Since the dependent variable is binary, errors will be non-normally distributed. Also, Errors are heteroskedastic


  • Binary / Dichotomous - Dependent Variable is binary in nature (eg. 0/1)
  • Ordered - Dependent Variable has ordered levels eg High, Medium, & Low
  • Multinomial - Dependent Variable is nominal with more than two levels


  1. Binary logistic regression requires the dependent variable to be binary coded
  2. Model should have little or no multicollinearity
  3. Model should be fitted correctly: Neither overfitting or underfitting should occur
  4. The error terms should be independent ie the data should not be before-after samples
  5. Requires comparatively larger data sample (min 30 observations)
  6. There should be no outliers. Assessed by converting predictors to standardized or z scores and remove values below or greater than -3.29 or 3.29


It is similar to linear regression, except the Y variable is not regressed directly, instead the log odds ratio of Y is regressed.

Logit is a log of odds and odds are a function of P.

Step Type Range
a Linear regression -∞ to +∞
b Probability values 0 to 1
c Odds ratio 0 to ∞
d Log odds ratio -∞ to +∞

(natural) Log of odds is taken for better expressing the results :
eg: odds of 90% and 10% expressed as :: (0.9/0.1) = 9 and conversely, (0.1/0.9) = 0.11
However ln(0.9/0.1) = 2.217 and conversely, ln(0.1/0.9) = -2.217 relates in a much better way.

Interpretation: Logistic regression coefficients give the change in the log odds of the outcome for a one unit increase in the predictor variable



  • Null Deviance : Indicates the response predicted by a model with nothing but an intercept.Lower the value, better the model. The difference between null and residual deviance should also be high
  • Residual Deviance : Residual deviance indicates the response predicted by a model on adding independent variables. Lower the value, better the model
  • Fisher’s score : how far the model had to reiterate to get to the results, similar to AIC value.

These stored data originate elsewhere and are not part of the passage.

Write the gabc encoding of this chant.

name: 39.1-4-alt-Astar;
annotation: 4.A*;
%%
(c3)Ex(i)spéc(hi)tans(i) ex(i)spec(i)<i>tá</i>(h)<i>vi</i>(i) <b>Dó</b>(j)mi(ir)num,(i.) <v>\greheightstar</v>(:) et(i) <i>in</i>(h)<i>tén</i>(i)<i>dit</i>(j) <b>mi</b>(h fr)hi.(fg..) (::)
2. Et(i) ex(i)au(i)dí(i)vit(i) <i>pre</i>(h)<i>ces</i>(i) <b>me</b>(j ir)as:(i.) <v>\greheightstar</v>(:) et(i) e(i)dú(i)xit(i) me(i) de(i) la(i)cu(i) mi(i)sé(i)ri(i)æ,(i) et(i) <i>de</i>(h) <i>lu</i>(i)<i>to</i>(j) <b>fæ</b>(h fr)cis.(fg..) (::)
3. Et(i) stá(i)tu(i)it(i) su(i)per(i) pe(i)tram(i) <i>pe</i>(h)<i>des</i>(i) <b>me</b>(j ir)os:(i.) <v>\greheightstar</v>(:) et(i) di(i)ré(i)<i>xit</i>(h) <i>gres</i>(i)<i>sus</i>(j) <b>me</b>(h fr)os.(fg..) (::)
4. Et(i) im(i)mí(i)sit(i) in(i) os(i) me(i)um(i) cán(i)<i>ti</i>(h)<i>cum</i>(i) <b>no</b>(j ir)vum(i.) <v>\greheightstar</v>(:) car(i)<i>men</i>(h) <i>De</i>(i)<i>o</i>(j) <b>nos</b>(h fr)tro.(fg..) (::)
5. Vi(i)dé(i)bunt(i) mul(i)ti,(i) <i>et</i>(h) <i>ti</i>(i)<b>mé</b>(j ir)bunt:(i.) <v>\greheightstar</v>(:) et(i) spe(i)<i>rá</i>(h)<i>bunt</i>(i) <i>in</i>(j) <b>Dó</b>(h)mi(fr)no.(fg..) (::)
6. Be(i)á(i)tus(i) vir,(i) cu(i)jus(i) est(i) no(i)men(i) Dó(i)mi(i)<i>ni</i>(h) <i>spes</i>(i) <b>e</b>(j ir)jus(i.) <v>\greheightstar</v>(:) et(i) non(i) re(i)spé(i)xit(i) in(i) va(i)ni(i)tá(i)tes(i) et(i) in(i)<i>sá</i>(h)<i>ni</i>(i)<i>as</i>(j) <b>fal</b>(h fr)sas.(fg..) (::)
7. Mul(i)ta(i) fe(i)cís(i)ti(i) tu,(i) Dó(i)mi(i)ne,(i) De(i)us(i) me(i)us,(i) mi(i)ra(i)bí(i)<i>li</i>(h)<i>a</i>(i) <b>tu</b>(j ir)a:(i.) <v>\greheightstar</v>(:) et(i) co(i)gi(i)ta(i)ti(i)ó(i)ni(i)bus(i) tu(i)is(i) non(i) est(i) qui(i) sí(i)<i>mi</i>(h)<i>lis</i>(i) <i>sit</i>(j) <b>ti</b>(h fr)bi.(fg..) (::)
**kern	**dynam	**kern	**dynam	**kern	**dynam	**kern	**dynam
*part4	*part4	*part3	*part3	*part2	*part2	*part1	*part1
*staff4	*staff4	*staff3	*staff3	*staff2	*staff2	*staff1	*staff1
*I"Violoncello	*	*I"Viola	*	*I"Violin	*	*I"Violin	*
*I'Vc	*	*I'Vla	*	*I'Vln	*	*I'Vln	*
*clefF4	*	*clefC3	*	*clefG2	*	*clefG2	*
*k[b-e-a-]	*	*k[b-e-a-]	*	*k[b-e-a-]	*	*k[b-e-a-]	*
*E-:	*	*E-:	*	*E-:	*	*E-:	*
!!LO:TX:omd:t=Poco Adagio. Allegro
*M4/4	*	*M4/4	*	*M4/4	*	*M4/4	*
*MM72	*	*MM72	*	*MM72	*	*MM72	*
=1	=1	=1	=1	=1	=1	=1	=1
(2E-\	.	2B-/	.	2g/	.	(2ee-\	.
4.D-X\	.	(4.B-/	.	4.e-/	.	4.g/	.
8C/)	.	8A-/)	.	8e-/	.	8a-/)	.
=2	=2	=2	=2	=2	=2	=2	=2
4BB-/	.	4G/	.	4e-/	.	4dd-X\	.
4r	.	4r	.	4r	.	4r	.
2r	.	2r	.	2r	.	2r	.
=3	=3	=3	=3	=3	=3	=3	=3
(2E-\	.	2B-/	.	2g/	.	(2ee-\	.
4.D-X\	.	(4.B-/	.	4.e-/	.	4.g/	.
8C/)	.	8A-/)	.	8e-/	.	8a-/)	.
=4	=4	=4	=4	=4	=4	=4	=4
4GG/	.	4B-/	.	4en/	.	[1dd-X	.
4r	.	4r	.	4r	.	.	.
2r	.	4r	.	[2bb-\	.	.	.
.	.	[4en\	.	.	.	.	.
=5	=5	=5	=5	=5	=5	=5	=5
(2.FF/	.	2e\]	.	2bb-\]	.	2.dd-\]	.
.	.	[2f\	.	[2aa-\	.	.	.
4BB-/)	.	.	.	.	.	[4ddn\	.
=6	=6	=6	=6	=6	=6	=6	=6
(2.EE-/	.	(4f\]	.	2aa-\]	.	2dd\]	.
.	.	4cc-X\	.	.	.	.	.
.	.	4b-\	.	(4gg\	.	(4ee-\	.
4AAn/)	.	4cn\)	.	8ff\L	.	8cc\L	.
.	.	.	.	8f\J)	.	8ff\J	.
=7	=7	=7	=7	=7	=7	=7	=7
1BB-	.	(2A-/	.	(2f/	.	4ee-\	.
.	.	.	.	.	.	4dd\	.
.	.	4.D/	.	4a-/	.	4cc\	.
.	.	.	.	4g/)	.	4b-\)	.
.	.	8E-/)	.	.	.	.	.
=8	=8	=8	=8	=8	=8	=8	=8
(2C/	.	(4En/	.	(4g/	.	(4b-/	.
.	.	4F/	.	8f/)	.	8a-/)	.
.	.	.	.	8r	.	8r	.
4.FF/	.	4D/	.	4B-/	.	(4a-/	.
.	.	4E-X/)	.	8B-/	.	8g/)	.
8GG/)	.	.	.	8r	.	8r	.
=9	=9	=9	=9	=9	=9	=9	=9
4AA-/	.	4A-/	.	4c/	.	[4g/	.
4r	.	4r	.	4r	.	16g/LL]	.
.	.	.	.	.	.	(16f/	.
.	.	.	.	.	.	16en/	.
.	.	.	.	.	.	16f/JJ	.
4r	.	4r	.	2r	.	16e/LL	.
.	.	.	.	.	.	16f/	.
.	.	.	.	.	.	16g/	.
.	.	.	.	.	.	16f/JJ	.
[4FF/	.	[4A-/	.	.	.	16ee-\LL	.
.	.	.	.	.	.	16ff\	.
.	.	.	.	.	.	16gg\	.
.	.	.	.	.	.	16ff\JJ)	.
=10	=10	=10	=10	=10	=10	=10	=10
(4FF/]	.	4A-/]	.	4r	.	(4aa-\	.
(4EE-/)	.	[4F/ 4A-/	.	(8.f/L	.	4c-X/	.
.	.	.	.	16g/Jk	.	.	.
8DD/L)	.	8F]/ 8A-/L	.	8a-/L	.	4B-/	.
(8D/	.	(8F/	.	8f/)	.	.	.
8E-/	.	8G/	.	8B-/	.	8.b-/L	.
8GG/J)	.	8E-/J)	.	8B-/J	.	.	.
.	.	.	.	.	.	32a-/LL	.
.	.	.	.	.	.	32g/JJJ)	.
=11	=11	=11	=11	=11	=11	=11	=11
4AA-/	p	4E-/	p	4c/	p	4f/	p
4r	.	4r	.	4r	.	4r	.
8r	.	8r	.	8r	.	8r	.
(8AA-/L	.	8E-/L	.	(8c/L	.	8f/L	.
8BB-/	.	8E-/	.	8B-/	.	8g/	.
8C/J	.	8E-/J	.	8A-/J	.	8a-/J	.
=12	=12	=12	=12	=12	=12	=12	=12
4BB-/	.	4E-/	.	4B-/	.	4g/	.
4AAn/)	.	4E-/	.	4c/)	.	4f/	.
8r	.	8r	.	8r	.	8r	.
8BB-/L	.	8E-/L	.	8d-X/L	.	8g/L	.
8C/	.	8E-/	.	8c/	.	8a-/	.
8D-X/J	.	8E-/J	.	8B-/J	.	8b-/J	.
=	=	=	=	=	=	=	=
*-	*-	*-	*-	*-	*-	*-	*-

  • Same significant variables should come in both the training and validation sample.
  • The behavior of variables should be same in both the samples (same sign of coefficients)
  • Beta coefficients should be close in training and validation samples
  • KS statistics should be in top 3 deciles
  • KS statistics should be between 40 and 70
  • Rank Ordering - There should not be any break in rank ordering.
  • Lift Curve - The larger the cumulative lift value the better the accuracy
  • Goodness of Fit Tests - Model should fit the data well. Check Hosmer and Lemeshow Test and Deviance and Residual Test.

Loss Function

  • A loss function is a measure of fit between a mathematical model of data and the actual data.
  • Parameters of the model are chosen that minimize the badness of fit or maximize the goodness of fit of the model to the data
  • With least squares, minimize SSres, the sum of squares residual and maximize the SSreg the sum of squares due to regression.
  • With the logistic curve there is no mathematical solution that will produce the least squares estimates of the parameters. It’s more of an optimization problem
  • For many of these models, the loss function chosen is called maximum likelihood

A likelihood is a conditional probability (eg P(Y|X), the probability of Y given X).